### Work item
For this exercise, please find the lines in the entries that include the word "Example" and copy them.

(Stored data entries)
*** Begin section ***

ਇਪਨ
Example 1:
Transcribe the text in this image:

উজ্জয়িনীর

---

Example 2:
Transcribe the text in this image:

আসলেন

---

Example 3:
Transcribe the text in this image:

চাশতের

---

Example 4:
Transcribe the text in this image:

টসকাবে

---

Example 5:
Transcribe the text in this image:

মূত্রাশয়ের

*** End section ***
*** Begin section ***

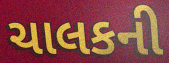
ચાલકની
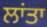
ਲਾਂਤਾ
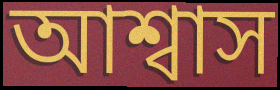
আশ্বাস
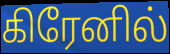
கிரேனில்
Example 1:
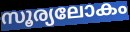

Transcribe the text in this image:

*** End section ***

### Answer to the problem
Example 1:
Example 2:
Example 3:
Example 4:
Example 5:
Example 1:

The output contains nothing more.